Néanmoins la compassion qu'Aldébaran ressentait pour elle ne devait pas lui faire oublier le tour exécrable qu'elle leur avait joué avant de disparaitre. Si Cinnamon avait été victime, à présent elle était coupable. Et il y avait cette autre chose... Si Aiolia et Milo en avaient connaissance, nul doute qu'ils ne penseraient plus seulement à l'adolescente avec colère mais aussi avec dégoût. Lui-même ne comprenait pas ce qui lui avait pris. Comment avait-elle pu ?... On ne faisait plus partie de la civilisation lorsque l'on... renonçait à ce point à son humanité.

"Une horreur de plus... Ah Il devait bien la contrôler avec ça..."

Un regard lui apprit que Mû et Shaka partageaient son opinion.

— Je conçois que DeathMask lui a fait vivre un véritable martyre, répondit le Lion au Scorpion, cependant elle ne s'est jamais plainte.

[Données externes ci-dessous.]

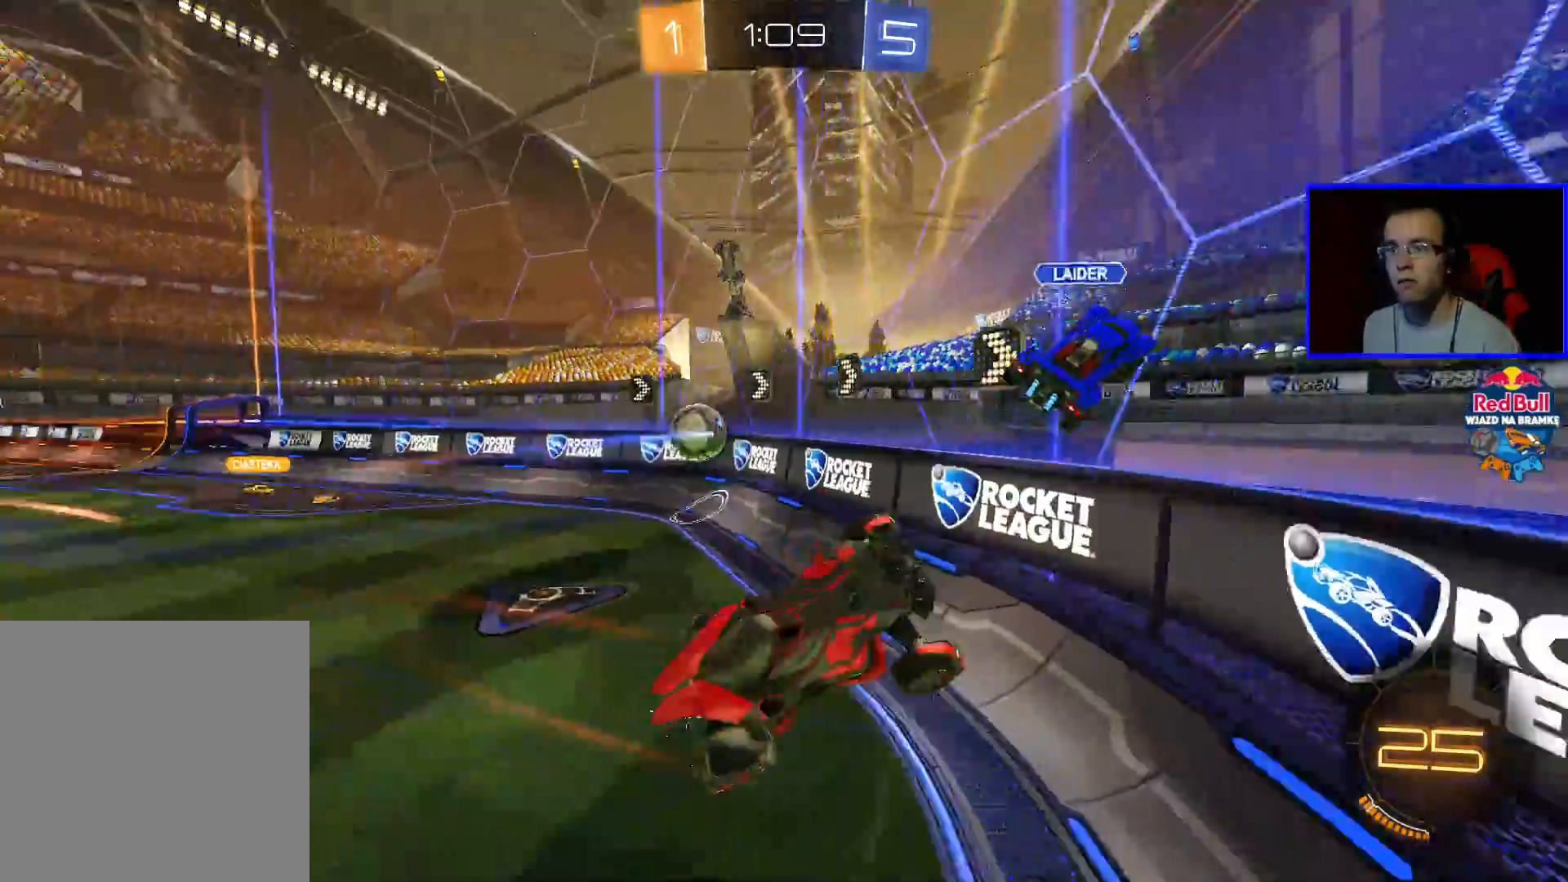
{"buttons": ["R2"], "left_stick": "right", "right_stick": "center", "events": [[50, "left_stick", "right"]]}
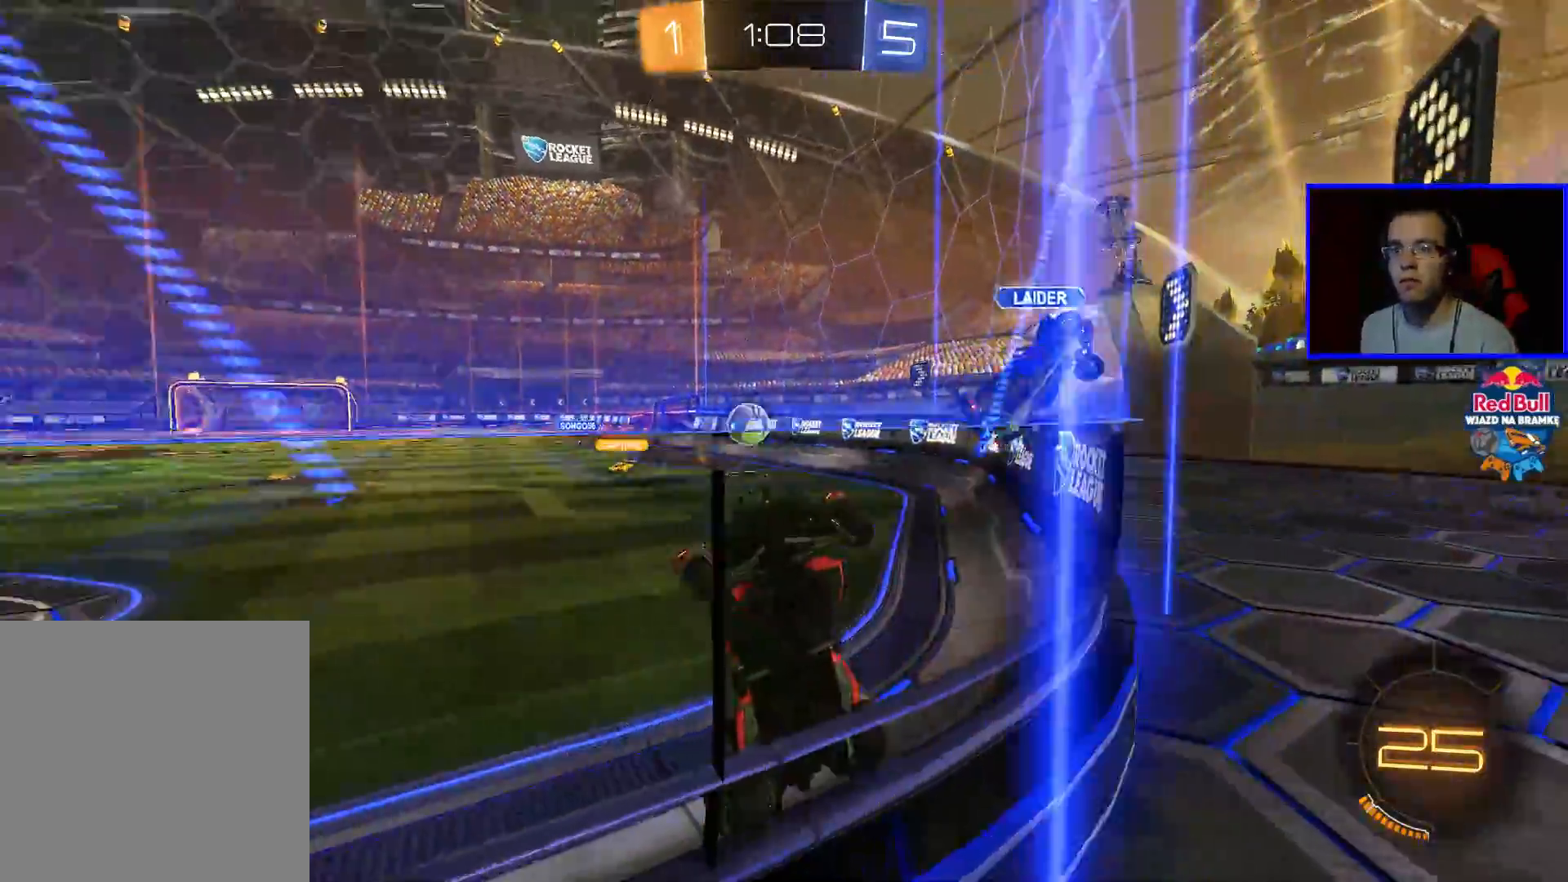
{"buttons": ["R2"], "left_stick": "right", "right_stick": "center", "events": []}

Elle a supporté cela, soit. Mais dans ce cas, qu'est-ce qui l'a fait basculer ? Quel événement a été si terrible qu'il a éveillé ses facultés ? Et surtout, pourquoi ne s'en est-elle servie que récemment ?

Aiolia n'était pas stupide. Seulement ce que venait de saisir Aldébaran était trop monstrueux pour qu'il puisse le concevoir. Frapper une femme sans défense était déjà pour lui le summum de l'anti-chevalerie : il ne pouvait imaginer pire manquement à l'honneur d'un Saint d'Athéna. Aussi se posait-il toutes ces questions.

Milo, dans le même état d'esprit, haussa les épaules en signe d'ignorance.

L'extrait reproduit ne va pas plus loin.